Теперь уже навсегда ясно, что это он с горькой твердостью и правом поставил памятник русской деревне, утонувшей на наших глазах невозвратно, как Атлантида или Китеж (“Эх, Валентин, нет уже с нами той жизни, тех чувств, той памяти, на которые мы продолжали уповать. Отбыли — и чего уж тут обманывать себя — навсегда”, 26.06.03.) И мы еще, может, и не поняли, что невозвратно, и еще обманывали себя заплатками, а он уже знал и строил ковчег, чтобы если не “всякой твари по паре” (не оставалось уже никаких пар), то хоть последние народные духовные ценности уберечь. И не в отвлеченном слове, не в элегических воспоминаниях, которые часто самолюбованием и пустым умилением отдают, а в прямом характере. Поставить нас перед лицом, пред Ликом хранительниц избы, деревни, рода и дома, чтобы мы, когда “прижмет”, знали, где искать наш Светлояр. Куда можно собраться для воспоминания о том, каковы мы были, о том, что такое Россия в Господнем замысле. И как мы были близки к тому, чтобы мир услышал тайну и силу русской правды, о которой он догадывался по книгам Толстого и Достоевского, Шмелева и Бунина, Распутина и Астафьева, диалога с которой искал, но которую руками своих политиков с нашими подпевалами сам и топил, не понимая, что топит и свой дух, и свое спасение, и свой российский сад, в котором мы все братья и сестры, потому что все дети Адамовы.
Мы уже никогда не будем более так доверчиво чисты, так поднебесно высоки, так просты и мудры сердцем, потому что мир прячется от испытующих глаз света в нарочитую сложность, но, изгнанные из рая народной цельности, мы знаем, что это то лучшее, что бережет и держит нас в жизни, спасает от духовного разорения и поддерживает надежду, если не на возвращение (теперь уже навсегда ясно, что в эту святую воду дважды не войдешь), то на высветление сердца.
И потому, посреди печали и прощания, я думаю — зачем “прибавлять света”, который и так очевиден в его великих героинях, в слепящей ясности его слова.
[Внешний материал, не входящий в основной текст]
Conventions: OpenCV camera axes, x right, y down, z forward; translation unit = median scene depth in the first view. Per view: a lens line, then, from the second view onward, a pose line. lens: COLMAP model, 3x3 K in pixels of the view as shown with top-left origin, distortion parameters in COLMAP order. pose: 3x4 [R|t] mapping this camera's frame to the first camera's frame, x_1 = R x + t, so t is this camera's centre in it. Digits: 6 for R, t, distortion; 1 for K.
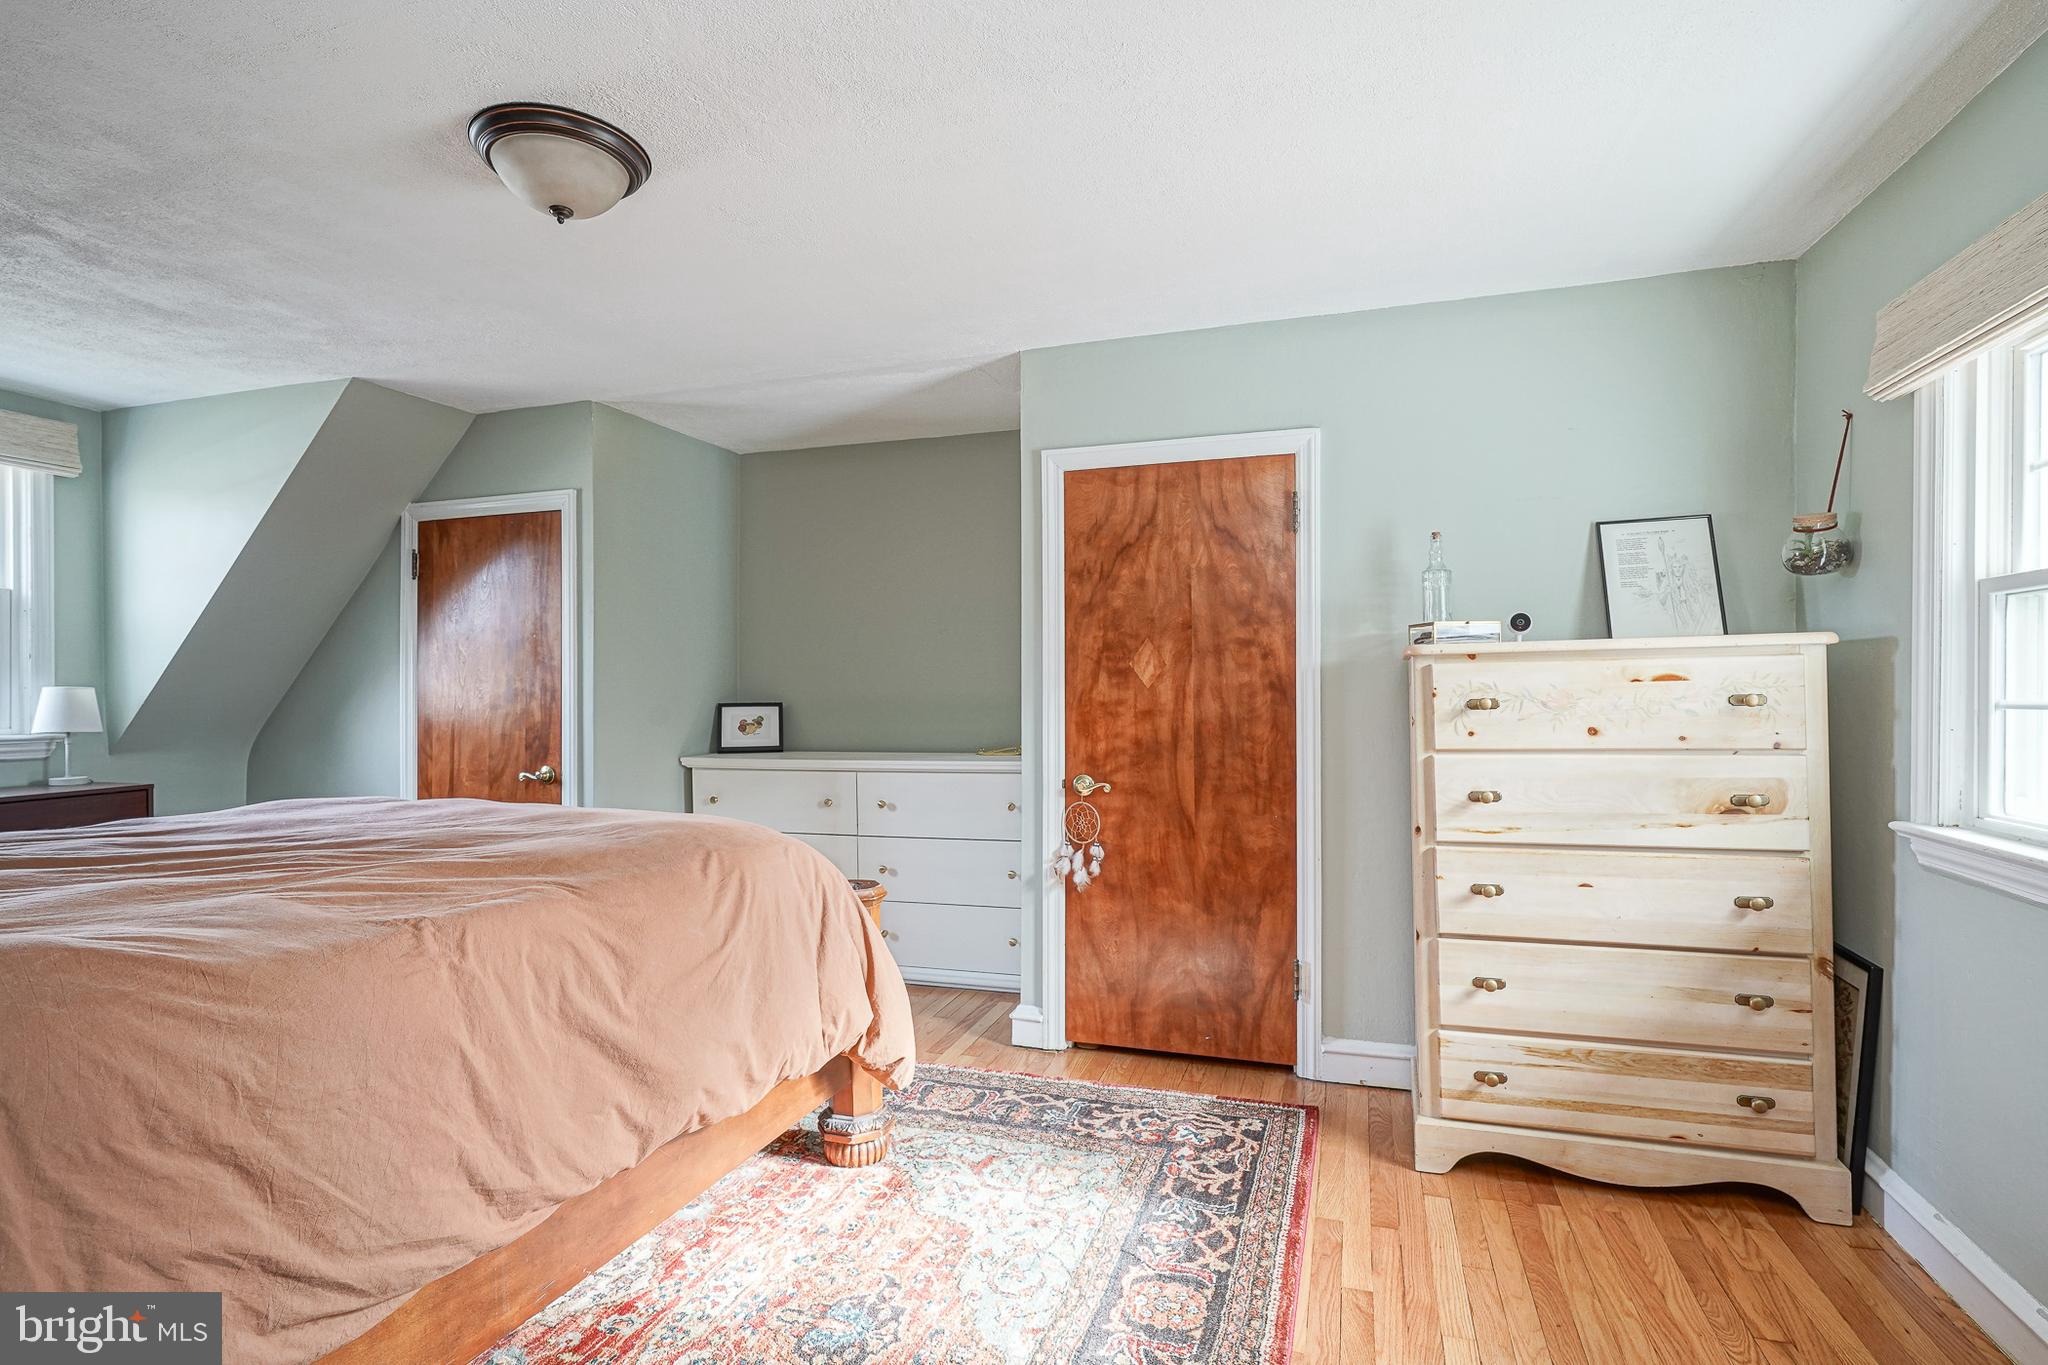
lens RADIAL K [[1001.3, 0, 1028.2], [0, 1001.3, 689.6], [0, 0, 1]] dist [-0.010746, 0.004619]
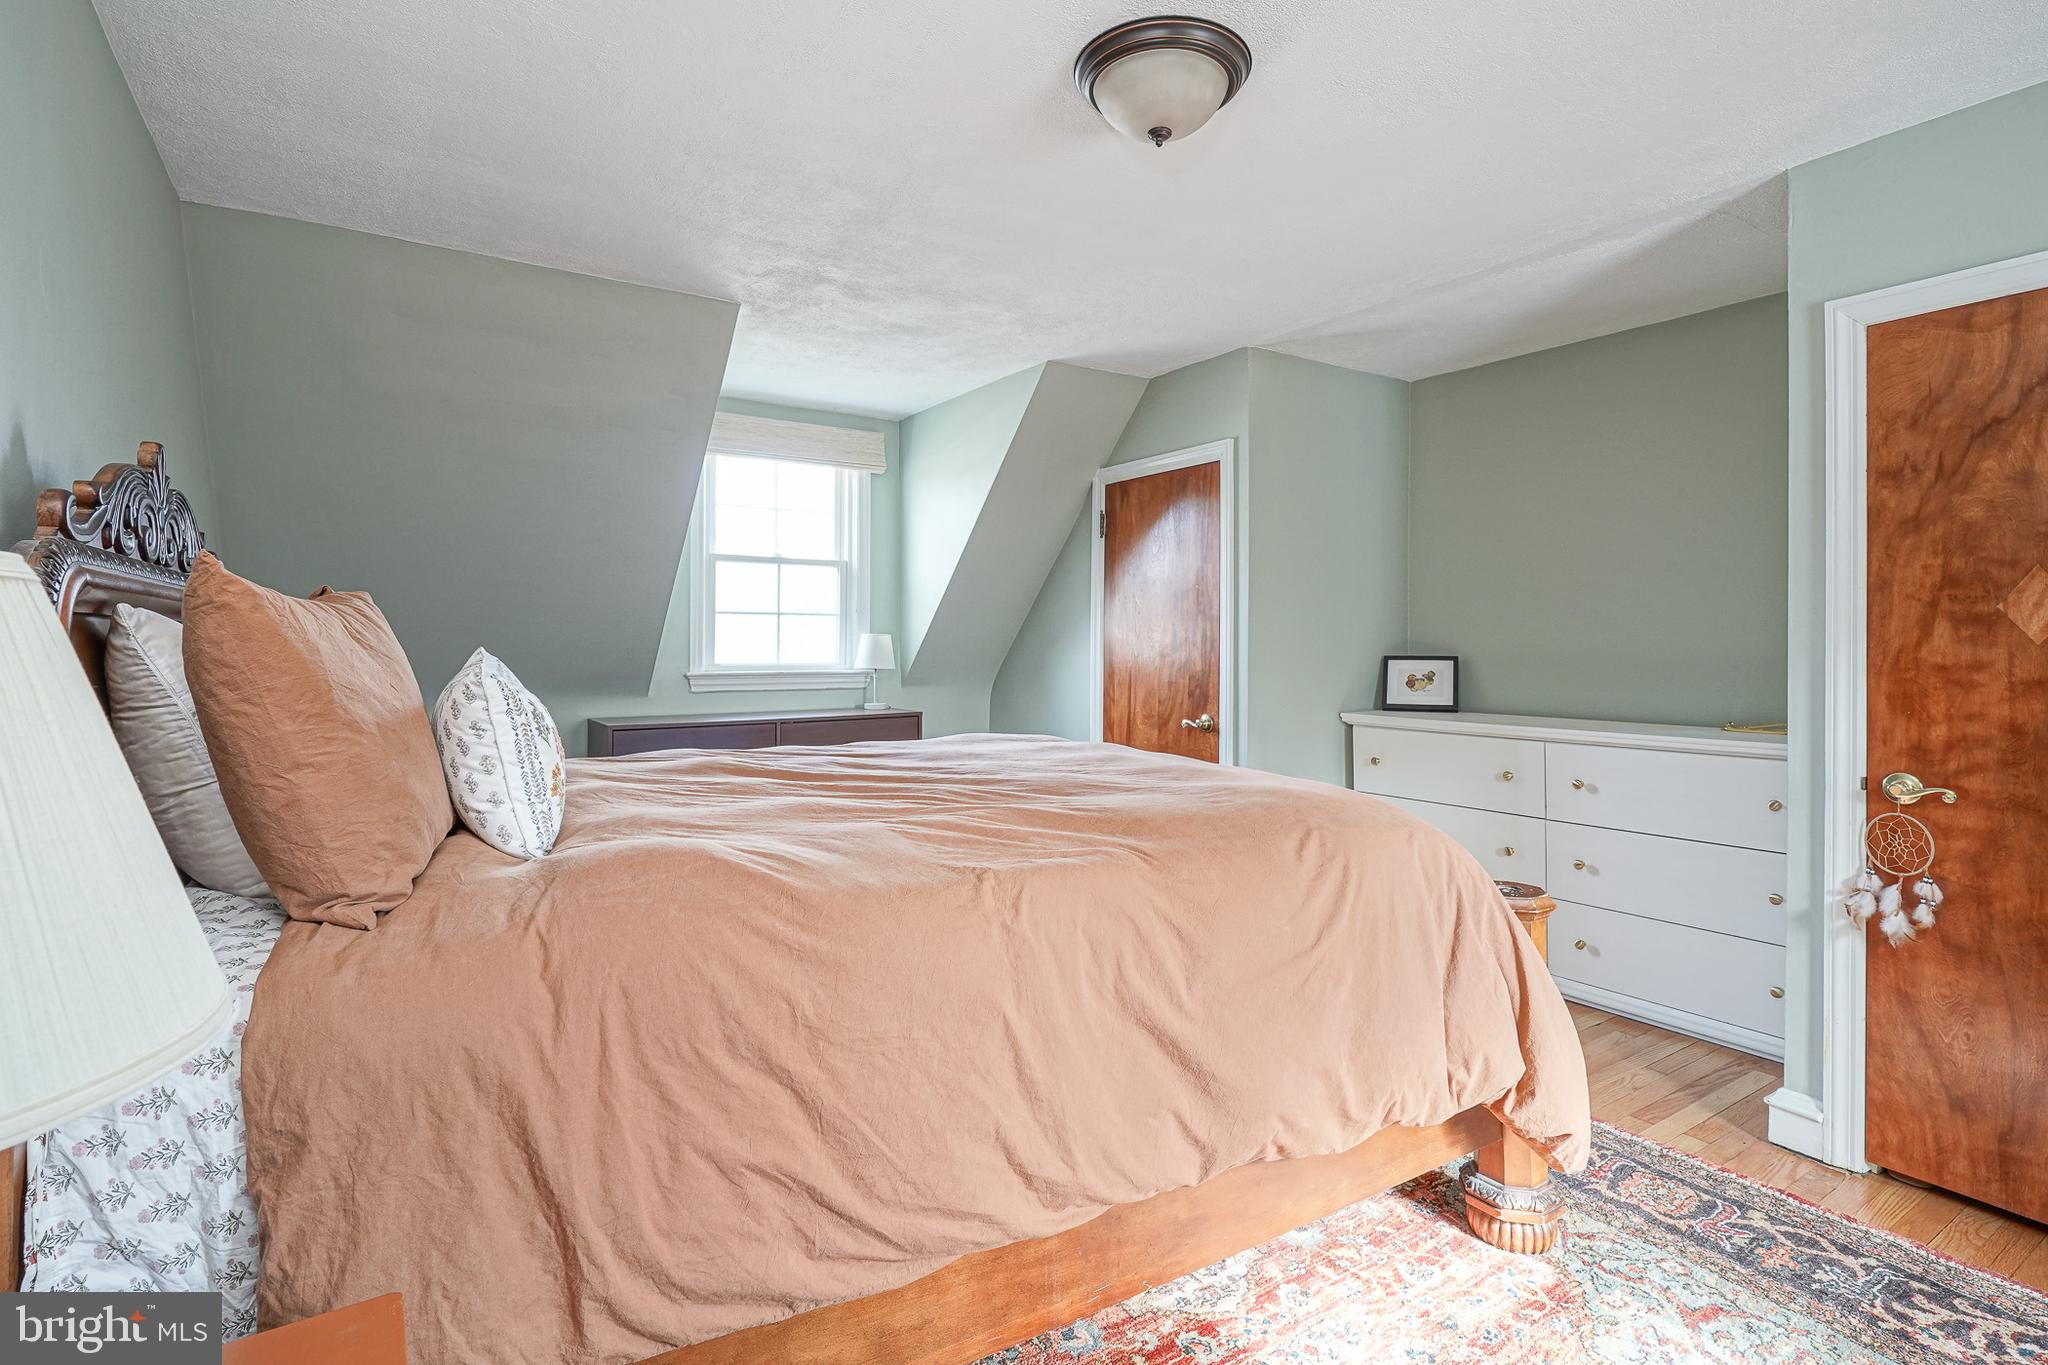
lens RADIAL K [[1001.3, 0, 1030.0], [0, 1001.3, 632.3], [0, 0, 1]] dist [-0.010746, 0.004619]
pose [[0.777739, 0.003642, -0.628577, 0.023810], [-0.009026, 0.999945, -0.005375, 0.000108], [0.628522, 0.009854, 0.777729, 0.136336]]
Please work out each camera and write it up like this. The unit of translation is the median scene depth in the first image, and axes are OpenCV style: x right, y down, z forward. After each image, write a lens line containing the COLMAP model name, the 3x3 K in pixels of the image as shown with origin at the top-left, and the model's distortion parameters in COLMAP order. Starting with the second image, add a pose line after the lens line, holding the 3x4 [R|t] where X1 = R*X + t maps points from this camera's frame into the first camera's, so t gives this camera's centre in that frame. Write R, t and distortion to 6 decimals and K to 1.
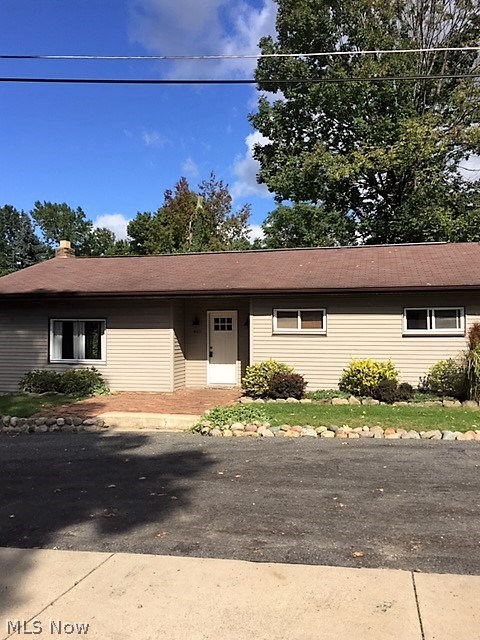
lens RADIAL K [[541.8, 0, 240.2], [0, 541.8, 321.0], [0, 0, 1]] dist [0.013637, 0.001199]
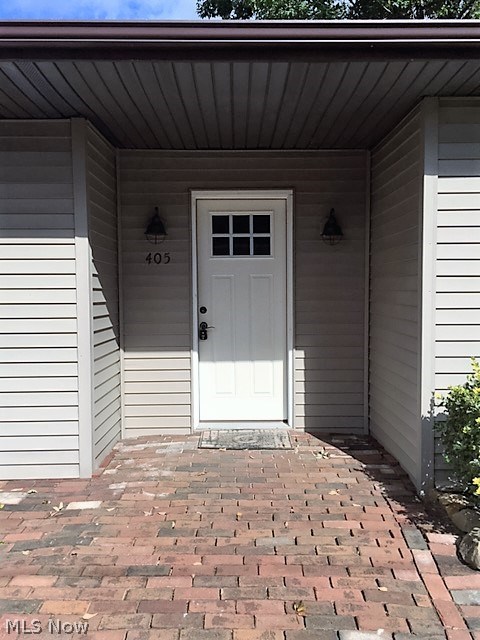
lens RADIAL K [[541.8, 0, 239.9], [0, 541.8, 321.1], [0, 0, 1]] dist [0.013637, 0.001199]
pose [[0.961324, -0.017564, 0.274858, -0.121104], [0.002009, 0.998385, 0.056775, 0.038072], [-0.275411, -0.054027, 0.959807, 0.693395]]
И более всего — в нем самом, взявшем на себя тяжкую обязанность досмотреть последний отрезок нашей земной и небесной истории, когда мы были еще “органическим” народом, и когда на что надо было смотреть, мы “до-олго смотрели” и “совесть сильно различали”. Он, младший из деревенских детей, досмотрел этот путь за своих товарищей, с кем выходил вместе, и за тех, кто шел им и писал земной русский народ раньше. Он не устрашился стать на острие клина и принять их вопрос о смысле и цели и ответить. И ответ его им и нам был по-русски правдив и честен. А правда — и горчайшая — всегда светла, потому что она правда.
Оглядываясь сейчас напоследок, в его творчестве, в его святых героинях я вижу, что, нимало не думая о такой гордости, а только стоя в сердце жизни, он простился не с веком даже, а с тысячелетием, до ниточки высмотрев то святое, высшее, крепительное, чем жила родная Россия, которая никогда не была для него отвлеченностью, а была в разное время Анной, Дарьей, Настеной, Тамарой Ивановной — всегда именем, жизнью, долей и правдой. Всегда любовью и верой.
Теперь история пойдет другой, может быть, более умной, цивилизованной дорогой (нас не зря не просто звали, а тащили на нее силой, лестью, подкупом), и она, коли привьется к своей мысли, культуре, вере и слову, останется русской дорогой. Но это будет другая история и другая Россия.
И, может быть, нам еще выпадет увидеть написанный им новый характер, ибо, слава богу, его дар в совершенной зрелости послушании, и узнать, как зовут нашу Родину сегодня. Кажется, она и сама ждет своего имени. И ждет от него.